While the application of microwave energy in technology has been explored worldwide for five decades as a way of saving energy, it has not come into use for any high temperature (>≈600° C.) applications. Over the past twenty years research the senior inventor and his group has made a major contribution to understanding and application of microwave energy in various fields of materials science [1-20].
The fundamental conceptual error in all previous research has been the mistaken belief that microwaves provide only an alternative source of thermal energy: i.e. that a material heated to say 800° C. in a resistance electric or gas-fired furnace is affected in an identical manner to one heated by microwaves. This view has now been superseded [18, 19].

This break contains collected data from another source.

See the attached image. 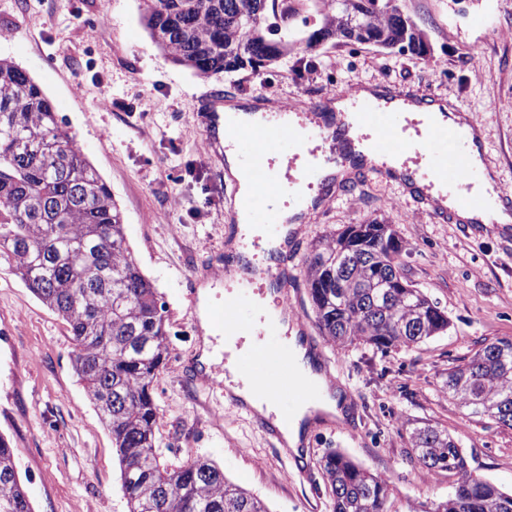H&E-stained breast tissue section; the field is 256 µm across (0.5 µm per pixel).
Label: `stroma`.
I'll return each mask as SVG.
<instances>
[{
	"instance_id": "35a3bbf8",
	"label": "stroma",
	"mask_w": 512,
	"mask_h": 512,
	"mask_svg": "<svg viewBox=\"0 0 512 512\" xmlns=\"http://www.w3.org/2000/svg\"><path fill=\"white\" fill-rule=\"evenodd\" d=\"M425 34L426 56L331 39L312 53L207 79L174 64L141 21L140 0H0V57L11 58L53 101L62 126L110 186L126 245L164 302L171 355L154 396L155 446L175 467L211 459L269 512H329L322 455L339 450L387 479L389 512H430L456 481L411 461L410 433L447 430L469 469L512 493V429L469 416L443 380L486 344L512 338V227L436 221L395 182L353 175L331 188L303 222L289 300L332 367L351 388L364 434L311 429L307 475L258 423L233 408L207 374L189 377L201 331L190 289L230 285L224 253L234 195L224 159L199 151L203 94L231 102L291 101L298 111L359 85L422 88L477 113L484 157L498 188L512 192V0H400ZM108 106H101V99ZM392 225L403 276L444 311L447 333L381 352L337 347L322 336L305 283L315 244L350 224ZM69 326L0 264V432L33 512H127L112 436L72 367Z\"/></svg>"
}]
</instances>
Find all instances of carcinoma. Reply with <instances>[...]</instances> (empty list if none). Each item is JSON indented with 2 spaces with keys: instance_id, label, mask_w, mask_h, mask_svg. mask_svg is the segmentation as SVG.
I'll return each instance as SVG.
<instances>
[{
  "instance_id": "cac0c4a2",
  "label": "carcinoma",
  "mask_w": 512,
  "mask_h": 512,
  "mask_svg": "<svg viewBox=\"0 0 512 512\" xmlns=\"http://www.w3.org/2000/svg\"><path fill=\"white\" fill-rule=\"evenodd\" d=\"M141 2L157 46L202 77L255 70L294 45L311 53L329 39L428 52L398 0ZM299 20L310 26L297 42ZM270 28L281 30L282 49L264 44ZM18 138L51 150V167L18 164ZM123 226L110 187L62 128L50 98L0 58V260L67 321L73 367L112 435L128 512H268L207 458L176 468L160 462L154 385L170 357L164 304L126 247ZM401 251L388 224H350L311 250L309 297L322 335L338 346L365 343L386 352L448 330V316L400 274ZM444 386L469 415L512 429V339L486 344L450 369ZM410 442L420 466L457 476L431 512H512V494L474 475L448 431L425 423L413 428ZM321 469L331 512H388L390 488L381 476L335 449L323 455ZM18 503L32 512L15 451L0 447V512H15Z\"/></svg>"
}]
</instances>
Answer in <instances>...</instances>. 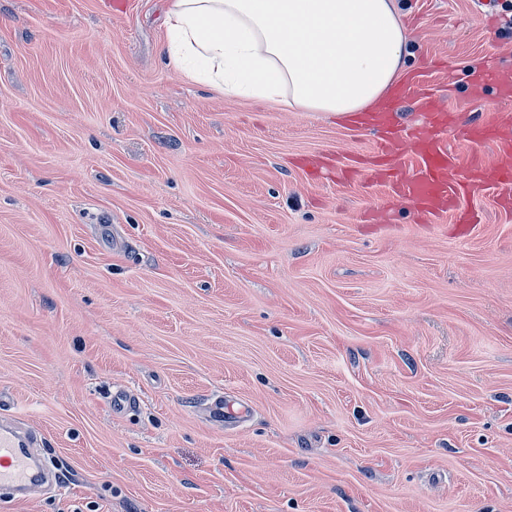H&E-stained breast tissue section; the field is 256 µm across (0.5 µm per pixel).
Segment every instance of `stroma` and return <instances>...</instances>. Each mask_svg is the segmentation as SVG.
Segmentation results:
<instances>
[{
    "mask_svg": "<svg viewBox=\"0 0 512 512\" xmlns=\"http://www.w3.org/2000/svg\"><path fill=\"white\" fill-rule=\"evenodd\" d=\"M398 5L410 78L493 121L503 13ZM165 9L0 0V420L56 475L0 512H512V216L308 171L375 132L188 82ZM471 93L474 97H482L486 93V88H492L494 91V101L496 105L511 107L512 102V83L510 80L501 79L495 74H489L484 82L471 81Z\"/></svg>",
    "mask_w": 512,
    "mask_h": 512,
    "instance_id": "stroma-1",
    "label": "stroma"
}]
</instances>
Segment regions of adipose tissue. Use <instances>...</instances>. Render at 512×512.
<instances>
[{"instance_id": "adipose-tissue-1", "label": "adipose tissue", "mask_w": 512, "mask_h": 512, "mask_svg": "<svg viewBox=\"0 0 512 512\" xmlns=\"http://www.w3.org/2000/svg\"><path fill=\"white\" fill-rule=\"evenodd\" d=\"M166 32L187 81L307 112L377 105L408 57L396 0H170Z\"/></svg>"}]
</instances>
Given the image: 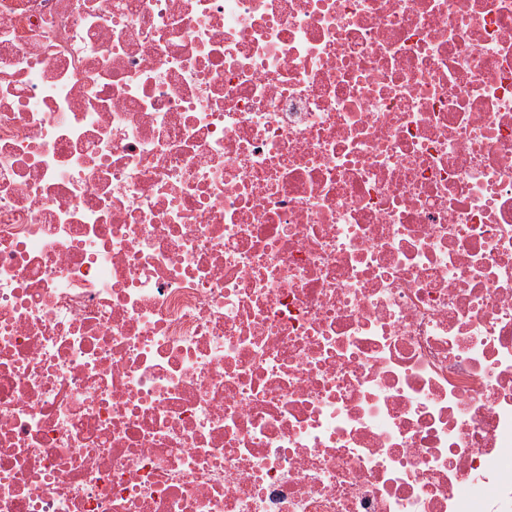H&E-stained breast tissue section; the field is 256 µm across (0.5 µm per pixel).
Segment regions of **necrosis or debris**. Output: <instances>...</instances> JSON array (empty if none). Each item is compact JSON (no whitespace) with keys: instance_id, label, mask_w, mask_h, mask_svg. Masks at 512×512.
Listing matches in <instances>:
<instances>
[{"instance_id":"1","label":"necrosis or debris","mask_w":512,"mask_h":512,"mask_svg":"<svg viewBox=\"0 0 512 512\" xmlns=\"http://www.w3.org/2000/svg\"><path fill=\"white\" fill-rule=\"evenodd\" d=\"M0 512H512V0H0Z\"/></svg>"}]
</instances>
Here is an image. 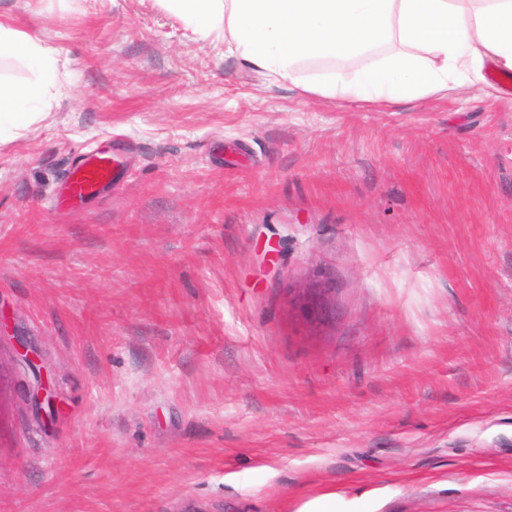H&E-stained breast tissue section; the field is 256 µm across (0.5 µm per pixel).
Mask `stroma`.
<instances>
[{
    "label": "stroma",
    "instance_id": "1",
    "mask_svg": "<svg viewBox=\"0 0 512 512\" xmlns=\"http://www.w3.org/2000/svg\"><path fill=\"white\" fill-rule=\"evenodd\" d=\"M0 18L57 75L0 138V512H512V89L305 93L162 0ZM73 181L75 197L94 195L112 181V169L104 158L85 162L78 169ZM332 289L326 280L315 279L307 287L298 288L296 301L315 316H319V312L326 311Z\"/></svg>",
    "mask_w": 512,
    "mask_h": 512
}]
</instances>
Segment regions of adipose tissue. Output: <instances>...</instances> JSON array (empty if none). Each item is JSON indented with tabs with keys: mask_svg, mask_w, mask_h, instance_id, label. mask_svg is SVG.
I'll return each mask as SVG.
<instances>
[{
	"mask_svg": "<svg viewBox=\"0 0 512 512\" xmlns=\"http://www.w3.org/2000/svg\"><path fill=\"white\" fill-rule=\"evenodd\" d=\"M202 34H217L253 70L303 92L366 104L426 93L474 96L485 62L512 71V0H164ZM21 60L37 80L0 82V134L43 113L54 83L50 49L0 22V56ZM355 58L352 79L301 76L304 61Z\"/></svg>",
	"mask_w": 512,
	"mask_h": 512,
	"instance_id": "ef3b65f1",
	"label": "adipose tissue"
}]
</instances>
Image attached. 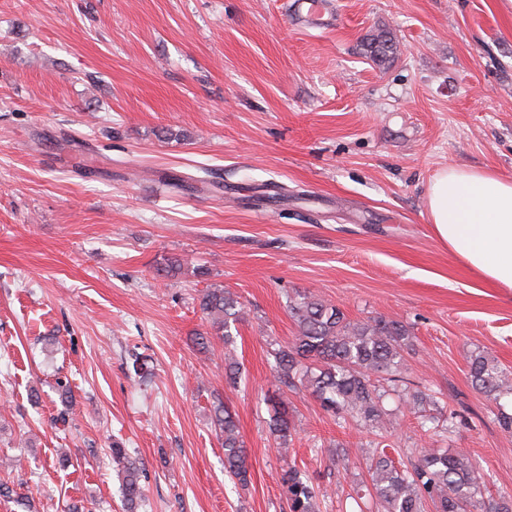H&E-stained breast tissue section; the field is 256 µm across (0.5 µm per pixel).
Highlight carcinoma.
<instances>
[{"mask_svg": "<svg viewBox=\"0 0 512 512\" xmlns=\"http://www.w3.org/2000/svg\"><path fill=\"white\" fill-rule=\"evenodd\" d=\"M364 51L372 62L382 65L398 55L399 42L390 31L378 29L366 38ZM198 305L215 335L224 340V347L233 346L231 324L242 314L238 298L211 287L200 291ZM288 312L297 332L291 341L271 351L275 380L289 390L309 392L324 410L343 419L380 428L388 391L382 381H395L393 374L412 339L410 330L383 318L351 321L338 307L312 293L290 299ZM468 374L473 387L488 400L498 404L512 398V374L485 355L472 356ZM242 378L240 363L231 353L224 354L225 382L235 387ZM391 391L405 401L421 428L431 429L434 418L425 414L431 395H409L394 387ZM211 425L222 440L224 472L240 486H247V450L234 414L221 399L213 403ZM267 426L272 436L287 443L296 430L287 403L273 406ZM111 453L126 512H138L145 500L144 469L118 442L112 444ZM370 471L374 496L383 512H424L428 503L434 512H512V493L492 494L485 474L462 454L426 448L412 467L404 469L395 464L387 448H377ZM281 484L289 512H319V487L306 474L290 466L282 471Z\"/></svg>", "mask_w": 512, "mask_h": 512, "instance_id": "1", "label": "carcinoma"}]
</instances>
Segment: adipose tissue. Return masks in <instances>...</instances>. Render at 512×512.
Returning a JSON list of instances; mask_svg holds the SVG:
<instances>
[{"instance_id": "ef3b65f1", "label": "adipose tissue", "mask_w": 512, "mask_h": 512, "mask_svg": "<svg viewBox=\"0 0 512 512\" xmlns=\"http://www.w3.org/2000/svg\"><path fill=\"white\" fill-rule=\"evenodd\" d=\"M438 241L486 284L512 290V181L450 167L426 193Z\"/></svg>"}]
</instances>
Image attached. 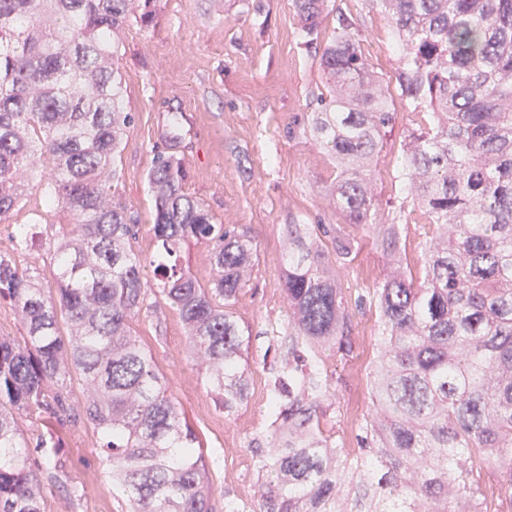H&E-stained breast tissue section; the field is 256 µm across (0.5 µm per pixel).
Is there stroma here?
Wrapping results in <instances>:
<instances>
[{
    "instance_id": "stroma-1",
    "label": "stroma",
    "mask_w": 512,
    "mask_h": 512,
    "mask_svg": "<svg viewBox=\"0 0 512 512\" xmlns=\"http://www.w3.org/2000/svg\"><path fill=\"white\" fill-rule=\"evenodd\" d=\"M326 13L322 38L331 37L339 14H347L373 70L396 87L399 52L387 14L372 0H327ZM114 66L122 76L124 105L135 115L116 159L118 191L138 218L133 249L146 256L154 250L147 173L160 151L183 161L185 191L216 223L249 228L258 240L255 269L233 307L250 333V394L235 413L216 409L205 386L206 367L187 353L176 311L160 304L142 309L132 322L203 448L216 489L210 512H224L225 498L253 501L265 492L250 445L269 425V375L288 357L266 335L288 310L281 287L287 227L342 221L333 191L336 163L308 132L324 90L319 53L305 42L293 0H155L151 22L130 18ZM393 103V127L369 185L379 222L401 226L402 260L417 274L422 252L441 236L419 209L402 204L408 189L395 176L418 116L401 97ZM41 194L38 182H30L24 207L0 223V254L13 257L19 269L39 273L49 288V244L67 231L66 214H47L25 250L13 239L14 225L38 213ZM392 268L372 239H362L356 259L340 274L345 302L354 304L357 295L378 287ZM382 332L374 309L352 312L345 331L349 351L328 360L341 416L327 418L325 427L348 449L356 447L361 425L376 413L371 373ZM85 396L83 379L73 376L62 421H19L33 449L30 464L41 480L45 512H126L103 462L102 438L84 415ZM48 434L59 438L60 447L37 449L38 439Z\"/></svg>"
}]
</instances>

In 2002 in a paper [21] and patent [22, U.S. Pat. No. 6,365,885, issued Apr. 2, 2002] issued to one of the current inventors, it was shown that the E (electrical) and H (magnetic) fields in a 2.45 GHz microwave reactor interact very differently with matter. For the first time it was demonstrated that the microwave field itself, independent of temperature, profoundly affected the thermodynamics of any system where 3d and 4f electrons have unpaired spins. This important effect is realized with single mode microwave radiation where the point of maximal E field and H field are spatially separated.
This hitherto unknown phenomenon is what we utilize in our present invention—the change of the stability of a phase such as a gold or silver bearing mineral by the E and H fields of the microwave radiation. In many cases the resulting phase change causes the stabilization of a new phase assemblage, most of which include the separation from the ore of a phase of the metallic element.